Fragmento de texto:
===

Cuando se lo dicen, él dice que no es para tanto. Tiene algo de realidad
quebrada también, como si ella estuviese loca” (Télam).
Es en el último cuento que cierra el volumen, “Con los ojos abiertos” (2008), donde se reflexiona sobre la naturaleza de ese “terror” que aqueja a Mariana, el personaje central: “Otra vez el mismo terror, pasar hora tras hora inmóvil, sólo esperando que en cualquier momento entraran a su recámara y la victimaran. Hacia la madrugada cesaron los ruidos, después de un buen rato, Mariana logró dormirse, no sin antes haber dado gracias desde lo más profundo de su corazón, por estar con vida.” ¿Y a qué le teme Mariana?: a perder sus privilegios de mujer acomodada, a que ladrones, salteadores o lo que fuera interrumpan su confort y desnuden el vacío de una vida pomposa que encadena reflexiones baladíes en una casa atiborrada de objetos inútiles.
Ya que en
el tiempo en que Amparo Dávila urdió minuciosamente su obra tampoco existían la
redes ni el espectáculo de la intimidad, pocos datos suyos abultan los legajos
de claustros o mausoleos. Nació un 21 de febrero de 1928, en el estado de
Zacatecas; estudió en el Colegio de Religiosas de San Luis Potosí; entre 1956 y
1958 fue asistente de Alfonso Reyes; en esos años contrajo nupcias con el
pintor, escultor y dibujante mexicano Pedro Coronel. En 1977 ganó el Premio
Xavier Villaurrutia por Árboles petrificados, y en 2015 obtuvo la
Medalla Bellas Artes de México. Fue contemporánea de muchos escritores y amiga
de tres grandes: Julio Cortázar, Elena Poniatowska y Margo Glantz.
La
escritora francesa Elena Poniatowska recupera la siguiente anécdota: “Recuerdo que una vez en los cincuentas
Amparo Dávila me contó que ya no quería manejar porque sentía que su automóvil
la llevaba donde él quería, nunca donde ella tenía que ir. A medio camino tenía
que obligarlo a regresar a su casa. Me pareció una historia de pavor muy
similar a la de sus libros y poesías”. Por su parte, la escritora mexicana Margo
Glantz la recuerda así: “Le gustaban mucho los gatos, era pequeña y frágil, y
tenía muy bellos ojos, misteriosos y un poco amedrentados. Estuvo casada y tuvo
sus hijas con un gran pintor, Pedro Coronel, robusto y alto, a su lado se veía
aún más pequeña. También fue muy amiga de mi segundo marido, Luis Mario
Schneider, escritor argentino que vivió mucho tiempo en México”. En rigor, Dávila
dedica su último volumen de relatos, Con los ojos abiertos (2008), a la
memoria de Schneider, quien en la década de los noventa pergeña una antología
de textos de la autora, dándole un impulso importante a su obra.

===

Lista de ítems:
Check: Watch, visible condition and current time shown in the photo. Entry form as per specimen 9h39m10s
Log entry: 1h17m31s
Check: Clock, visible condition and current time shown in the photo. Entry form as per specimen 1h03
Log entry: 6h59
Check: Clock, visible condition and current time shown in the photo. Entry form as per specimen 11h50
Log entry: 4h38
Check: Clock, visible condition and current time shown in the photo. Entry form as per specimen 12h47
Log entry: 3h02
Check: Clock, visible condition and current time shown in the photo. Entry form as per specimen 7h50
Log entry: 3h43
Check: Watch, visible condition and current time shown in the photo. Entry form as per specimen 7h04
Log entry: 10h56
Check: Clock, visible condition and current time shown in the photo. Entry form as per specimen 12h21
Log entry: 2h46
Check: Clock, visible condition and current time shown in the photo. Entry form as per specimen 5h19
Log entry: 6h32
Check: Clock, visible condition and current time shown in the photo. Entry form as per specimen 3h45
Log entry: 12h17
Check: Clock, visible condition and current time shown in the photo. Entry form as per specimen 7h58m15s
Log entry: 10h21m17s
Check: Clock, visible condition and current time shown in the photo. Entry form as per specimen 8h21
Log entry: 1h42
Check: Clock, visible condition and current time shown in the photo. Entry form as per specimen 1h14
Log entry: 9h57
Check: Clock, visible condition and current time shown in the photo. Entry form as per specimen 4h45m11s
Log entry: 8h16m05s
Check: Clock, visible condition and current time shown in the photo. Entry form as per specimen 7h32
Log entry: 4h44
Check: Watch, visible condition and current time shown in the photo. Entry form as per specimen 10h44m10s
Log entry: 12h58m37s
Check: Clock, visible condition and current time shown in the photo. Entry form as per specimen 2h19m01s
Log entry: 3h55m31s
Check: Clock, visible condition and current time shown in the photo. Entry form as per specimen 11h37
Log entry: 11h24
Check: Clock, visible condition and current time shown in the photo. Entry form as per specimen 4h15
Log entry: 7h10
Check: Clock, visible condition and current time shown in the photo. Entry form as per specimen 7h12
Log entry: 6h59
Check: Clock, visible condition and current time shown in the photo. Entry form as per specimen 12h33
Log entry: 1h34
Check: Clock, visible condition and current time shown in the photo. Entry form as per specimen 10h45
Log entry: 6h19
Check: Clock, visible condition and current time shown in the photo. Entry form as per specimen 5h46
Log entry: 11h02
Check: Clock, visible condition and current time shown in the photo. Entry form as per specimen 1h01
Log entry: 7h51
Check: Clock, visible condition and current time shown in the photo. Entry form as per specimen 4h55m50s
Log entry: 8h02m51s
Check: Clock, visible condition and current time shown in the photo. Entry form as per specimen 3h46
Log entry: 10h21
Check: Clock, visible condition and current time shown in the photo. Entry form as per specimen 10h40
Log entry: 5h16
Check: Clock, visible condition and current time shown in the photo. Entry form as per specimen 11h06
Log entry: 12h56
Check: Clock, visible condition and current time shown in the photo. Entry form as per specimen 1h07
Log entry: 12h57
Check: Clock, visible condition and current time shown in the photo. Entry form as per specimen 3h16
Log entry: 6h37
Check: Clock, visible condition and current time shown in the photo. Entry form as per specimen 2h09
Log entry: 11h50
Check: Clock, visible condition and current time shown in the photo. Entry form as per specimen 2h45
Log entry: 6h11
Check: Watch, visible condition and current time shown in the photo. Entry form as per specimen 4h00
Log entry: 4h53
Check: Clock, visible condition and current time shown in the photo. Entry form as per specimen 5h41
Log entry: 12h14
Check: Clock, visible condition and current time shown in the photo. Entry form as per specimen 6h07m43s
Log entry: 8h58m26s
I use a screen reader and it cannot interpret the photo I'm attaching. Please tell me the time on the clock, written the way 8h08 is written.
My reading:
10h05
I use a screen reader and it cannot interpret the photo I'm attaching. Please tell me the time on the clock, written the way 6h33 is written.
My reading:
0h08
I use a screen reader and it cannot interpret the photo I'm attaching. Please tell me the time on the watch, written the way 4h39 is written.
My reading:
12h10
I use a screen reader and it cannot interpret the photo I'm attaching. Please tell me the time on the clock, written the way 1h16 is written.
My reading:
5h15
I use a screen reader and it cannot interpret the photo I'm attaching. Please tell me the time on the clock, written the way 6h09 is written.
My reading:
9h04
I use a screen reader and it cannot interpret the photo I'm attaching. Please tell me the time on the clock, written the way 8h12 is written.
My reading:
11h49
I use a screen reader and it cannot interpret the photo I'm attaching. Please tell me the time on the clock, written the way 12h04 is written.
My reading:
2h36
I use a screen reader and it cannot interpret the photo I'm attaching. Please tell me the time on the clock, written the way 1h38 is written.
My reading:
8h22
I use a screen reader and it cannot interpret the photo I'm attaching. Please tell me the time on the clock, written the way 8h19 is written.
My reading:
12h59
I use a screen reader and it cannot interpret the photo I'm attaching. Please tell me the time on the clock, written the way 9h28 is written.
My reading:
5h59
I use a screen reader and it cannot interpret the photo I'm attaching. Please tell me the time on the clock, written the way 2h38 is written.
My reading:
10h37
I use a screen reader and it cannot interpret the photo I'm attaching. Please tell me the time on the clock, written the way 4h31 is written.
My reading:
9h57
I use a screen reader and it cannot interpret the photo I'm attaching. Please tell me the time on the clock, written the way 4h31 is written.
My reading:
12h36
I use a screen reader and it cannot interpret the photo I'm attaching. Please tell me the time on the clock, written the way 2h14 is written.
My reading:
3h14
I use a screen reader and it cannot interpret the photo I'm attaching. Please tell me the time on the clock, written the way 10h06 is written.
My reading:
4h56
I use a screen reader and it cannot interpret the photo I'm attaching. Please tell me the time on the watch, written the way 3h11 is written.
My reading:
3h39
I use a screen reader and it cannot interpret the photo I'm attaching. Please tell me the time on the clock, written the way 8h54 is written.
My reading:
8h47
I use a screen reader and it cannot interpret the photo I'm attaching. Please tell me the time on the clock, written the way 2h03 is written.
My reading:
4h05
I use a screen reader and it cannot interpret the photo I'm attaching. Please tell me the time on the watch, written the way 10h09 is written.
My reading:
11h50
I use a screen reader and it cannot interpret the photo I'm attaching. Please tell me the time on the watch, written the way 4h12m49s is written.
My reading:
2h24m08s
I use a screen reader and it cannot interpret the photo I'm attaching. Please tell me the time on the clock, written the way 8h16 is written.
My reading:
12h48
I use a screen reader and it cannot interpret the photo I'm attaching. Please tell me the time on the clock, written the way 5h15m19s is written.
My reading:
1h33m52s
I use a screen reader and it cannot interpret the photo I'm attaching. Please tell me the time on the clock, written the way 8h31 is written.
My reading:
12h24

===

Escribe cómo sigue el texto sobre Amparo Dávila, empezando justo después de su última oración.

Respuesta:
Con todo,
quizá sea la amistad de Julio Cortázar la que más engalana su prontuario. A él
y a Aurora Bernárdez, Dávila le dedica el cuento “El entierro” (Música
concreta, 1961), que narra la declinación de un hombre, cómo desovilla el
relato de su vida y de sus transgresiones de alcoba junto a su testamento y el
legado de sus bienes, antes de que el espectáculo de su propio cortejo fúnebre
lo sorprenda. Es muy posible que haya sido a través de Alfonso Reyes que la
escritora toma contacto, tempranamente, con Cortázar, a quien le envía su
primer libro de cuentos en 1959. Como respuesta, el “cronopio” le manda una
carta de agradecimiento donde traza algunas líneas de lectura sobre las que la
crítica abundará luego: la presencia de lo insólito o “uncanny” como el gran
tema articulador de sus ficciones, la plasticidad de una prosa que tiende lazos
con el registro poético, la influencia de Leonora Carrington, etc. Entendámonos:
Para entonces, Cortázar ya había publicado Bestiario
(1951), Final del juego (1956) y Las armas secretas (1959); sabía
muy bien lo difícil que era dar con un cuento de “acabado perfecto”, ese que te
atraviesa como un refucilo y que se escribe de una sentada, que nace de la fusión
forma/contenido y que es imposible maquinar sin dejarse llevar por la pulsión vital
de la historia misma que se narra: un cuento donde lo fantástico puede emerger de
algo muy simple y llegar a desestabilizar de cuajo todos los niveles de la
percepción. Aún así, le piropea la maestría, y le pide más. Nace entonces un
diálogo de titanes que punzan en sus textos los modos en que lo insólito se
manifiesta y se abisma en el presente, desfondándolo.
En esa carta
de Cortázar a Dávila, fechada el 20 de junio de 1959, el autor de Rayuela
le escribe: “He tenido un
gran placer con la lectura de Tiempo destrozado, que me parece un
excelente libro. En la solapa se habla de esta obra como su primer libro de
cuentos; si es así, admiro la maestría y la técnica que se advierten en cada
página. Si algo sé es lo que cuesta lograr plenamente un cuento; en realidad,
en cada libro que publico no estoy satisfecho más que con uno o dos de los
relatos. Los otros, después de múltiples tentativas, se niegan a adoptar esa
forma quizá demasiado perfecta que quisiera darles. Y como la forma no existe
en sí misma, sino que es más bien la justificación de lo que se escribe, la
prueba tangible y estética de que valía la pena escribirlo, hay que deducir que
pocos cuentos nacen plenamente vivos...”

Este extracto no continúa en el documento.